De rechtbank overweegt hierover als volgt.
Oplichting is het door het gebruikmaken van een (oplichtings-)middel een ander bewegen tot bepaalde gedragingen, waaronder de afgifte van een goed en het aangaan van een schuld. Degene die zich aan oplichting schuldig maakt, handelt met het oogmerk om zichzelf of een ander wederrechtelijk te bevoordelen en bedient zich daartoe ten minste van één van de oplichtingsmiddelen als genoemd in artikel 326, eerste lid, van het Wetboek van Strafrecht (hierna: Sr) dan wel een combinatie daarvan. Tussen het aanwenden van (één van) genoemde oplichtingsmiddelen en één van voormelde gedragingen waartoe de bedrogene wordt bewogen, dient een causaal verband te bestaan.
De gestelde oplichtingshandelingen zijn uitgewerkt in de tenlastelegging.
De rechtbank is van oordeel dat de eerste oplichtingshandeling -de indruk wekken dat [verdachte] enkel de belangen van [bank] zou behartigen- niet bewezenverklaard kan worden. Het dossier bevat geen bewijs dat verdachte actief de indruk heeft gewekt dat hij bij de tewerkstelling van [H] , [D] en [E] slechts de belangen van [bank] zou behartigen. De stelling dat het dienen van de belangen van [bank] voortvloeit uit de overeenkomst van opdracht die verdachte met zijn vennootschap met [bank] had gesloten, acht de rechtbank onvoldoende voor een bewezenverklaring van deze oplichtingshandeling. Met name nu deze indruk, volgens de tenlastelegging, specifiek zou zijn gewekt bij de tewerkstelling van de drie hierboven genoemde personen. Daarvoor ontbreekt het bewijs in dit dossier.

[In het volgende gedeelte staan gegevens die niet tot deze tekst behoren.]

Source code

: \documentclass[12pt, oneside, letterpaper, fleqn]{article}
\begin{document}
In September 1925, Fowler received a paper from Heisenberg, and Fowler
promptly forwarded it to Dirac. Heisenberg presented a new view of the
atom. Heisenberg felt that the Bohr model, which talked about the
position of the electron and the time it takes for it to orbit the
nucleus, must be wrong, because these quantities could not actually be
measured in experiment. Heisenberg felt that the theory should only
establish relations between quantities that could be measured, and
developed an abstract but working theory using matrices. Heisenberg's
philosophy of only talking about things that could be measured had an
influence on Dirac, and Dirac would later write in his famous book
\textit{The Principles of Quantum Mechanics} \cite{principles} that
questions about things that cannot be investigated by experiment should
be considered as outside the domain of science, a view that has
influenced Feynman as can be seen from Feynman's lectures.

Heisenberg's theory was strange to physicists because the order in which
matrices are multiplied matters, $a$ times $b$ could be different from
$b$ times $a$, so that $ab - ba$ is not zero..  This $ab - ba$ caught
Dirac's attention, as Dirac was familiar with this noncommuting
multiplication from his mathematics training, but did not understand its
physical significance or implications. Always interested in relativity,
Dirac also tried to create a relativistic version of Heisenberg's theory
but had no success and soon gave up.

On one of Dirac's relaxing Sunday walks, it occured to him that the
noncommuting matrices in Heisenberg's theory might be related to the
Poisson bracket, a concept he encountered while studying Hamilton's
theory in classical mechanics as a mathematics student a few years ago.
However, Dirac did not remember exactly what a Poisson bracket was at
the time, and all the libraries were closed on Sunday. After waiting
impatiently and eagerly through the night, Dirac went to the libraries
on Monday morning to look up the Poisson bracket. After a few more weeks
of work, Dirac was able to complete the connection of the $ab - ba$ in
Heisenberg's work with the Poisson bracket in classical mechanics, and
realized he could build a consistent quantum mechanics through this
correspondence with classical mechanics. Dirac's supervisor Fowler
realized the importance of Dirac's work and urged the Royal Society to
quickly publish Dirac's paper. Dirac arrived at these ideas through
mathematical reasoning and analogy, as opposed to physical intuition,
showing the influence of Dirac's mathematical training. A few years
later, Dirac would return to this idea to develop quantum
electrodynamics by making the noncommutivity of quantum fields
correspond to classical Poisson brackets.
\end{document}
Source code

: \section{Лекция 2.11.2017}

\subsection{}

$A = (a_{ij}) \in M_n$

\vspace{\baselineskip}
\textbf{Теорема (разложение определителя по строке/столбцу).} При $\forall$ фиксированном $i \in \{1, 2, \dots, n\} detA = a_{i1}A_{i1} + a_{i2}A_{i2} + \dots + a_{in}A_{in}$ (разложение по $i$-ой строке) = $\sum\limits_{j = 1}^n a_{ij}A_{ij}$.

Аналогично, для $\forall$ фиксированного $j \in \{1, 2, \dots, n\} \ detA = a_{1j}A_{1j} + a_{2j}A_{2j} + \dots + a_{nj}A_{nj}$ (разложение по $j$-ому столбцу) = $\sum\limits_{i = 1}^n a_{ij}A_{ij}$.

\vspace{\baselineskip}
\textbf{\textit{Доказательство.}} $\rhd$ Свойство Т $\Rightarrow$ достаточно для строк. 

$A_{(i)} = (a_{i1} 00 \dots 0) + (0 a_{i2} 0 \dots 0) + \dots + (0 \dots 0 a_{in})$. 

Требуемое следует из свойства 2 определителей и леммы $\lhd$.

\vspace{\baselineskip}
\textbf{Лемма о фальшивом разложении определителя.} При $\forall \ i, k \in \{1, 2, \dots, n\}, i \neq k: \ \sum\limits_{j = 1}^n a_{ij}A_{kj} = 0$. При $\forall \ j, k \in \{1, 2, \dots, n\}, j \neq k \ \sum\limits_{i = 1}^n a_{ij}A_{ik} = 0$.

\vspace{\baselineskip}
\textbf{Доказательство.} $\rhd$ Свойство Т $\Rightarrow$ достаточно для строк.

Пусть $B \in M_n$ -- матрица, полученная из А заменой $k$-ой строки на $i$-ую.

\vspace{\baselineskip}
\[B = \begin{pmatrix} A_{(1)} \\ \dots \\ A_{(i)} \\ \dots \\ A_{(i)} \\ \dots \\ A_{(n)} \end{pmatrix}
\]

De tweede oplichtingshandeling, zoals deze feitelijk is ten laste gelegd, kan wettig en overtuigend bewezen worden verklaard. Uit het dossier blijkt immers dat verdachte [bedrijfsnaam 1] heeft gebruikt als detacheerder voor de tewerkstelling van [H] , [D] en [E] . De rechtbank ziet zich echter vervolgens voor de vraag gesteld of dit gebruiken van [bedrijfsnaam 1] als tussenpersoon door verdachte “opzettelijk valselijk, listiglijk, bedrieglijk of in strijd met de waarheid” is gedaan. Deze vraag kan naar het oordeel van de rechtbank niet bevestigend worden beantwoord. Allereerst blijkt, met betrekking tot het aangaan van de schuld (het sluiten van de contracten), niet dat [bank] over het gebruik maken van [bedrijfsnaam 1] onjuist is voorgelicht. [bank] was bij het sluiten van de contracten op de hoogte van het feit dat [bedrijfsnaam 1] als detacheerder optrad. Deze handeling kan daarom niet als een oplichtingshandeling worden gekwalificeerd. Dit geldt eveneens voor de afgifte van de geldbedragen door [bank] (op basis van de afgesloten overeenkomsten). Daarbij neemt de rechtbank in aanmerking dat verdachte pas ruim een jaar nadat de overeenkomsten zijn afgesloten de beschikking kreeg over een deel van de zogenoemde [bedrijfsnaam 4] -marge. Dat verdachte met het inschakelen van [bedrijfsnaam 1] al in eerste instantie de intentie had om over deze gelden te kunnen beschikken acht de rechtbank niet wettig en overtuigend bewezen.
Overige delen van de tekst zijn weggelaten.